═══ EXERCISE DATA
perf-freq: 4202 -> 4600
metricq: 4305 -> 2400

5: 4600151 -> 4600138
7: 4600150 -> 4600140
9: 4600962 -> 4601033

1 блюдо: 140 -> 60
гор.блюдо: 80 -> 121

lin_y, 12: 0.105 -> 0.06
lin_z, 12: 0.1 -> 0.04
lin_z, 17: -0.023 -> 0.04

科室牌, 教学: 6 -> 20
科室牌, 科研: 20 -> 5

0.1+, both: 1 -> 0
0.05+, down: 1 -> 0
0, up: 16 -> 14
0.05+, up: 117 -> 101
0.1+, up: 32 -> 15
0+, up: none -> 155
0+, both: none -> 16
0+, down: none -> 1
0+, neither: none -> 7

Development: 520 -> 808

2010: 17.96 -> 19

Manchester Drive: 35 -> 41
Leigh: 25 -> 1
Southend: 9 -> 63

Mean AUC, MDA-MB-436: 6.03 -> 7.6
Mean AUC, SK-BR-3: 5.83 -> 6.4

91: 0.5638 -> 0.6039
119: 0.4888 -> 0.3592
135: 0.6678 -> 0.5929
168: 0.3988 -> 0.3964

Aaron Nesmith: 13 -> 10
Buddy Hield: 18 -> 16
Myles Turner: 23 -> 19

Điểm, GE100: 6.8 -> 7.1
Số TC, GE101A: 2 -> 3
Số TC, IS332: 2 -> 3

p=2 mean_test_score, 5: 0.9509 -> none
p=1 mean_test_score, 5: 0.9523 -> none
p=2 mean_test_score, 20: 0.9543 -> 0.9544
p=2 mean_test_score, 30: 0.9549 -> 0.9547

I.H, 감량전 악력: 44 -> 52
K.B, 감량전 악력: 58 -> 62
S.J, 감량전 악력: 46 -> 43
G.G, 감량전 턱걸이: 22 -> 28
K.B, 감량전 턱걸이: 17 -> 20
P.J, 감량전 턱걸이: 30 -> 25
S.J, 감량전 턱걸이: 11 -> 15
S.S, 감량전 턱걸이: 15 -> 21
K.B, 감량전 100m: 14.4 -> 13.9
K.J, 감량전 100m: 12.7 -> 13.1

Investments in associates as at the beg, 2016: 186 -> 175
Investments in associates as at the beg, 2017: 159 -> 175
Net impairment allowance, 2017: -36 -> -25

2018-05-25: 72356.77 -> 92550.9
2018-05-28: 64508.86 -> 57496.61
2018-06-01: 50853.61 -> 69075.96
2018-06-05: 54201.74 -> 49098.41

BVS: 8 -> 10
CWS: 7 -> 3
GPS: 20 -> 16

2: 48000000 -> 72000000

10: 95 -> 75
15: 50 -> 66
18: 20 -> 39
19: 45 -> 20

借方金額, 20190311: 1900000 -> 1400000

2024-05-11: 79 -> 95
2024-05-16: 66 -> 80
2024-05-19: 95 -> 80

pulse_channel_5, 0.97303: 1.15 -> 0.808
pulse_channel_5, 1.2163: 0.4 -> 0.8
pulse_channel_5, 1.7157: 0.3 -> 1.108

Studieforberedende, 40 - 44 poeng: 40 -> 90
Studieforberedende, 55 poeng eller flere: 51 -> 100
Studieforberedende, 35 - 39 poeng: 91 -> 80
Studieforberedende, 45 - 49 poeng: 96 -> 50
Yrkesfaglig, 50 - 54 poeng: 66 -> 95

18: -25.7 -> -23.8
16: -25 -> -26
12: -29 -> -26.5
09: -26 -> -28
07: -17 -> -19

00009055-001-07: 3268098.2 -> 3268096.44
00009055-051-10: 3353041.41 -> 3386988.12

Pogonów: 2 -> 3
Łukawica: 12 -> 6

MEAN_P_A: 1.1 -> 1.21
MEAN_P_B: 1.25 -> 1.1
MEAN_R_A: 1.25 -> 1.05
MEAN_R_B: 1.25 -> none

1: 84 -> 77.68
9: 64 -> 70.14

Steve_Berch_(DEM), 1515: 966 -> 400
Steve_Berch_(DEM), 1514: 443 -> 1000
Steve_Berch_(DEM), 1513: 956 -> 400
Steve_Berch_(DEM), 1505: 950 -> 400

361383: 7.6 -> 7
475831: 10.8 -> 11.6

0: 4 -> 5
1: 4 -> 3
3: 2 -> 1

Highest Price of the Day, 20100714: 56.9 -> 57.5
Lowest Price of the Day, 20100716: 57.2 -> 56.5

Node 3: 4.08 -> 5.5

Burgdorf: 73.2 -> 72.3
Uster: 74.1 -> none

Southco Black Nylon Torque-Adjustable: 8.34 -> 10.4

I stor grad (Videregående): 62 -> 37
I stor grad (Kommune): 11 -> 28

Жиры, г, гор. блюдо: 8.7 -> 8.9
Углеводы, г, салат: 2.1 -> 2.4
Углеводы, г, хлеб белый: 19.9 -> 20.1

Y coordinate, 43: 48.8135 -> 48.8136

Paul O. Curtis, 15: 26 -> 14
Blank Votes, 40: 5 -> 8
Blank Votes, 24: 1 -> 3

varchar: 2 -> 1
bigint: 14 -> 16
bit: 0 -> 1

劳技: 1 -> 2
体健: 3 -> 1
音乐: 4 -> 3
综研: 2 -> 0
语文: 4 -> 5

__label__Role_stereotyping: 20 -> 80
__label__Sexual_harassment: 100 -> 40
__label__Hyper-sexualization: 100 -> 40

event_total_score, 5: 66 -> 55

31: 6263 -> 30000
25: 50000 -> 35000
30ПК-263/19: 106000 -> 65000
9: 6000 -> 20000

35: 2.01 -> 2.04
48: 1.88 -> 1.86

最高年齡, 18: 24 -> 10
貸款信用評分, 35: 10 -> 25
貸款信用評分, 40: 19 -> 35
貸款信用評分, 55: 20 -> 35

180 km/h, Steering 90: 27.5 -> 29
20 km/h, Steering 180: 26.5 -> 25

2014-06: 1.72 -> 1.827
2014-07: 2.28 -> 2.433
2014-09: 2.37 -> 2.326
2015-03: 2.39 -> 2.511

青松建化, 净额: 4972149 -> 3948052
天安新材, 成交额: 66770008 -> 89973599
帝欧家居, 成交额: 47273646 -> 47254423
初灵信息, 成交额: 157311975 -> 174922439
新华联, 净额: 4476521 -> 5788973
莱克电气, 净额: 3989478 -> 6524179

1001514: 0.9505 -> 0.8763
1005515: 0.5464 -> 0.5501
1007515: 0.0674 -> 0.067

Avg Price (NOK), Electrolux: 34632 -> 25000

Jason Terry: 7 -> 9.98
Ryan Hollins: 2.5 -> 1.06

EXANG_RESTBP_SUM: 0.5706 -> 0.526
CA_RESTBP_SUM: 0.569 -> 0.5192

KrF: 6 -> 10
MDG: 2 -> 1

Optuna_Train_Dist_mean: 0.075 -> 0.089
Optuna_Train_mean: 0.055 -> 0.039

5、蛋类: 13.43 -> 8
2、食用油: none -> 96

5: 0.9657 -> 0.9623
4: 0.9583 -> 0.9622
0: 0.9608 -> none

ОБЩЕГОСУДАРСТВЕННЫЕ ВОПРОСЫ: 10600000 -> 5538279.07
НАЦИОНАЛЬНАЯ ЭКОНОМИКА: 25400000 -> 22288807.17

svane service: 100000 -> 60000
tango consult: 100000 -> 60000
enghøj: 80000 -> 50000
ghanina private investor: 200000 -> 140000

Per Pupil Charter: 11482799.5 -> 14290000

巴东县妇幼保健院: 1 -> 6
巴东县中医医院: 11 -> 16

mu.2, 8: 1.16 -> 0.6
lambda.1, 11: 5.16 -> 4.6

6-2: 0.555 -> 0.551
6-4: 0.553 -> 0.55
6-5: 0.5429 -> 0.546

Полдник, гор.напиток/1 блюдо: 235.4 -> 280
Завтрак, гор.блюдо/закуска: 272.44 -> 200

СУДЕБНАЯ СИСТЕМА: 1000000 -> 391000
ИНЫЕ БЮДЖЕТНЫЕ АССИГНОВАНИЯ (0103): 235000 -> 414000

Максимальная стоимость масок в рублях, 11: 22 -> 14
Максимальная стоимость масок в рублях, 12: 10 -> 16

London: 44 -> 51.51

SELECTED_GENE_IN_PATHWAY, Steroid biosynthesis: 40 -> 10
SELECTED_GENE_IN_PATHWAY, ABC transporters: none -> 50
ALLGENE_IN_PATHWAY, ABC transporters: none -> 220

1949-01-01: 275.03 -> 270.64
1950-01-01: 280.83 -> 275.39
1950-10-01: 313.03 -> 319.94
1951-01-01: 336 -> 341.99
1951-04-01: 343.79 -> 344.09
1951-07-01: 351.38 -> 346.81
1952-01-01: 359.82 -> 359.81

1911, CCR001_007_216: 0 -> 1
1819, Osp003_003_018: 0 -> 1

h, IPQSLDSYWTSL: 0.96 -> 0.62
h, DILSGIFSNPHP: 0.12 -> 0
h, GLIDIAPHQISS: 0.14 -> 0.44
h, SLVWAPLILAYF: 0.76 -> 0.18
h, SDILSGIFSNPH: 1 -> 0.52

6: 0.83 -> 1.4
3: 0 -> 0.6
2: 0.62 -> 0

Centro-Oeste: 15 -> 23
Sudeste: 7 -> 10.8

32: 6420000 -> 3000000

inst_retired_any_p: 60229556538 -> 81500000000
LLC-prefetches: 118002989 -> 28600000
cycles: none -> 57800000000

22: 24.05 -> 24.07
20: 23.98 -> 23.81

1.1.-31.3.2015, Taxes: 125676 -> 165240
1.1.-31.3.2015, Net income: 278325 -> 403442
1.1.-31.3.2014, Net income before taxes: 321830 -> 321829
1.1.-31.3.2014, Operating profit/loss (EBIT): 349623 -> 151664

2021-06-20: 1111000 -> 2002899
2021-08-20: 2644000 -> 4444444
══════
**TASK DETAILS**:
Up to and including the line that holds "p=1 mean_test_score, 5: 0.9523 -> none", reproduce the records above exactly from their first line, and give nothing else.

**SOLUTION TO THE PROBLEM**:
perf-freq: 4202 -> 4600
metricq: 4305 -> 2400

5: 4600151 -> 4600138
7: 4600150 -> 4600140
9: 4600962 -> 4601033

1 блюдо: 140 -> 60
гор.блюдо: 80 -> 121

lin_y, 12: 0.105 -> 0.06
lin_z, 12: 0.1 -> 0.04
lin_z, 17: -0.023 -> 0.04

科室牌, 教学: 6 -> 20
科室牌, 科研: 20 -> 5

0.1+, both: 1 -> 0
0.05+, down: 1 -> 0
0, up: 16 -> 14
0.05+, up: 117 -> 101
0.1+, up: 32 -> 15
0+, up: none -> 155
0+, both: none -> 16
0+, down: none -> 1
0+, neither: none -> 7

Development: 520 -> 808

2010: 17.96 -> 19

Manchester Drive: 35 -> 41
Leigh: 25 -> 1
Southend: 9 -> 63

Mean AUC, MDA-MB-436: 6.03 -> 7.6
Mean AUC, SK-BR-3: 5.83 -> 6.4

91: 0.5638 -> 0.6039
119: 0.4888 -> 0.3592
135: 0.6678 -> 0.5929
168: 0.3988 -> 0.3964

Aaron Nesmith: 13 -> 10
Buddy Hield: 18 -> 16
Myles Turner: 23 -> 19

Điểm, GE100: 6.8 -> 7.1
Số TC, GE101A: 2 -> 3
Số TC, IS332: 2 -> 3

p=2 mean_test_score, 5: 0.9509 -> none
p=1 mean_test_score, 5: 0.9523 -> none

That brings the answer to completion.